The same level of expertise is needed for corporate bonds issued in other currencies, which are becoming more popular.

"Corporates that would not have previously thought of issuing bonds have been turning to the debt capital markets in greater numbers."

"Frequent users of the debt markets continue to diversify into alternative currencies. BMW issued in South African rand, AB-Inbev issued in Brazilian real to match its cashflows in that currency. The larger European companies will use euros, dollars and sterling for their core funding, but they will also look at other currencies as needs arise or arbitrage opportunities present themselves. For example we are seeing a lot of investor interest in the Australian dollar market at the moment, reflecting the strength of that currency" remarks Lewellen.

"One currency market that is rapidly developing is the Chinese renminbi. China is looking to develop Hong Kong as an international centre for the offshore market."

Dim sum on the menu

Although foreign issuance is most common in the US dollar Yankee market, the world is familiar with samurai bonds in Japan, matador bonds in Spain and bulldog bonds for foreign companies issuing in the UK. The next exotically named product to start gathering pace is the dim sum bond denominated in Chinese renminbi.
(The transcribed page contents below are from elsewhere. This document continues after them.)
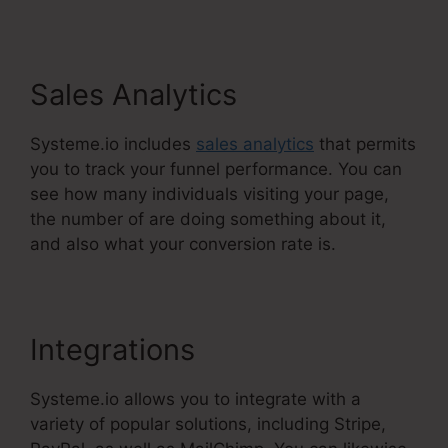
Sales Analytics
Systeme.io includes
sales analytics
that permits
you to track your funnel performance. You can
see how many individuals visiting your page,
the number of are doing something about it,
and also what your conversion rate is.
Integrations
Systeme.io allows you to integrate with a
variety of popular solutions, including Stripe,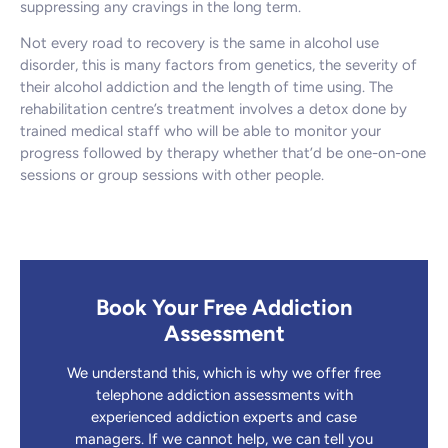
suppressing any cravings in the long term.
Not every road to recovery is the same in alcohol use
disorder, this is many factors from genetics, the severity of
their alcohol addiction and the length of time using. The
rehabilitation centre’s treatment involves a detox done by
trained medical staff who will be able to monitor your
progress followed by therapy whether that’d be one-on-one
sessions or group sessions with other people.
Book Your Free Addiction
Assessment
We understand this, which is why we offer free
telephone addiction assessments with
experienced addiction experts and case
managers. If we cannot help, we can tell you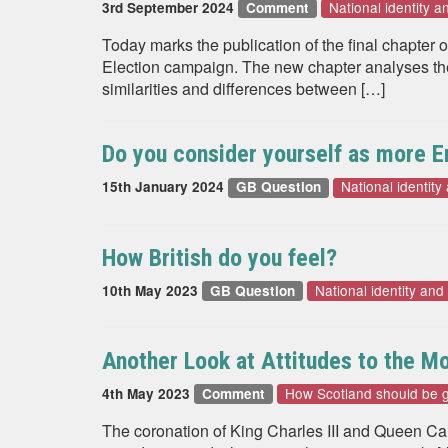
National identity a
3rd September 2024
Comment
Today marks the publication of the final chapter o
Election campaign. The new chapter analyses the c
similarities and differences between […]
Do you consider yourself as more En
National identity
15th January 2024
GB Question
How British do you feel?
National identity and
10th May 2023
GB Question
Another Look at Attitudes to the M
How Scotland should be 
4th May 2023
Comment
The coronation of King Charles III and Queen Ca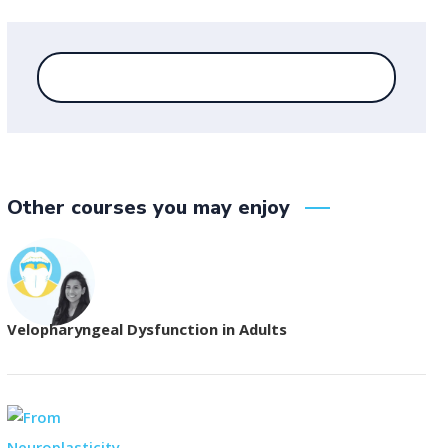
Other courses you may enjoy
Velopharyngeal Dysfunction in Adults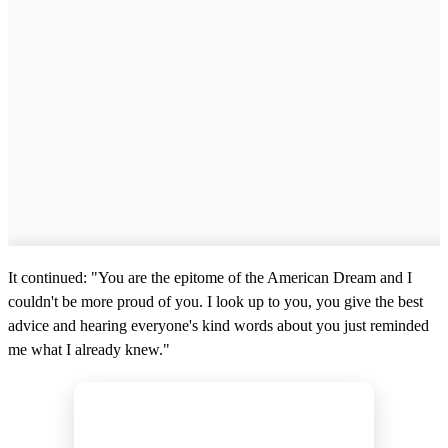
It continued: "You are the epitome of the American Dream and I
couldn't be more proud of you. I look up to you, you give the best
advice and hearing everyone's kind words about you just reminded
me what I already knew."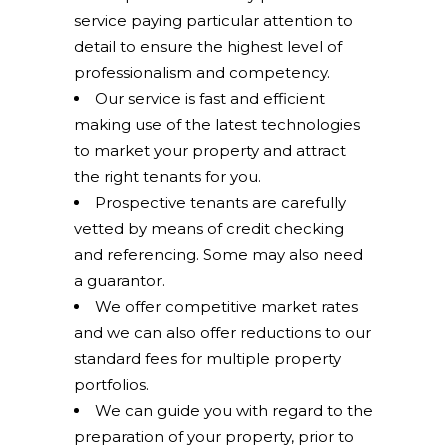
service paying particular attention to
detail to ensure the highest level of
professionalism and competency.
Our service is fast and efficient
making use of the latest technologies
to market your property and attract
the right tenants for you.
Prospective tenants are carefully
vetted by means of credit checking
and referencing. Some may also need
a guarantor.
We offer competitive market rates
and we can also offer reductions to our
standard fees for multiple property
portfolios.
We can guide you with regard to the
preparation of your property, prior to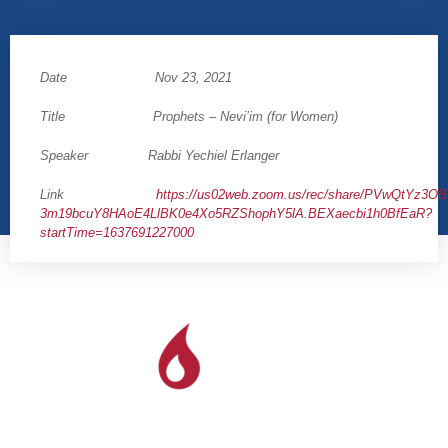
Date Nov 23, 2021
Title Prophets – Nevi’im (for Women)
Speaker Rabbi Yechiel Erlanger
Link
https://us02web.zoom.us/rec/share/PVwQtYz3
3m19bcuY8HAoE4LlBK0e4Xo5RZShophY5lA.BEXaecbi1h0BfEaR?
startTime=1637691227000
"There is considerable investor interest in the renminbi as a currency, and we expect the market to gain momentum quickly. McDonalds, Caterpillar and Unilever have all issued in the offshore market," notes Lewellen.

The steady shift of the world's economic epicentre towards China is nothing new, and most corporates with multinational operations have some connection with the country's burgeoning economy, whether as a source of raw materials or finished goods, or increasingly as a consumer market. The renminbi market is attractive thanks to its high liquidity, and China is keen to internationalise the currency, using Hong Kong as a hub. Unilever is the first European multinational to launch a dim sum bond, raising RMB300m ($46m), from institutional investors in Hong Kong. Like other organisations entering this market it has operations in China that are expanding, and the bond issuance is, among other things, a sign of the company's commitment to the Chinese market. Many other companies could be tempted to show a similar commitment in the coming years, so the renminbi market for foreign bonds is likely to grow steadily.

So, whether it is in US dollars, Chinese renminbi or Swiss francs, the appetite for foreign corporate bond issuance is growing for a number of reasons. As this activity gains pace, however, it is important to keep an eye on the complexities of regulation and documentation, and calling on an expert intermediary, one with knowledge of global markets and the experience to make a deal work, could be the deciding factor in successfully accessing the world's reawakening debt markets.